Evaluation of band selection techniques in the classification of hyperspectral images of brain tumors

Abstract

The main objective of this Master Thesis is to study and evaluate different band selection algorithms in order to identify the most relevant bands in hyperspectral (HS) images to allow an accurate delineation of brain tumors during surgical procedures. The employed HS database was composed of 26 HS images of in-vivo human brain obtained during neurosurgical procedures. For each image, a certain number of pixels were labeled in four different classes in order to create a labeled dataset, employed to develop and evaluate a classification model following a leave-one-patient-out cross-validation methodology using 6 test HS images.
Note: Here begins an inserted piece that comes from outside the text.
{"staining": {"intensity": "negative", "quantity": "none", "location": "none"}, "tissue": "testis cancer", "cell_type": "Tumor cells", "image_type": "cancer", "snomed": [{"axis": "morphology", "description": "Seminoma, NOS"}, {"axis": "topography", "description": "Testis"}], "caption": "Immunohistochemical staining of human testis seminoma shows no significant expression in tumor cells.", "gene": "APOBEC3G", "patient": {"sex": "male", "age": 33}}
Four types of classes were defined: normal tissue, tumor tissue, hypervascularized tissue and background. During the development of the project, different methodologies were carried out. Firstly, the most representative bands for each test HS image with different optimization algorithms were selected. After identifying these bands, all test images were evaluated using the coincident bands between the obtained results. The process starts by evaluating the test images with all the bands selected, then employing the bands that were repeated in at least two test images, and so on until reaching the maximum number of coincident levels in each case. Once this extensive evaluation was carried out, it was decided which set of bands were the ones that provided the most relevant information. The evaluation metrics employed in these experiments were: overall accuracy, sensitivity, specificity, Matthews correlation coefficient and the qualitative classification maps. The results obtained with the band selection algorithms were compared with the reference results employing all the bands in the HS images. The results demonstrate that the proposed methodology based on the Genetic Algorithm optimization method improves the accuracy results in identifying different classes for brain cancer detection application, employing only 48 bands. The most relevant spectral ranges identified were: 440.5-465.96 nm, 498.71-509.62 nm, 556.91-575.1 nm, 593.29-615.12 nm, 636.94-666.05 nm, 698.79-731.53 nm and 884.32-902.51 nm.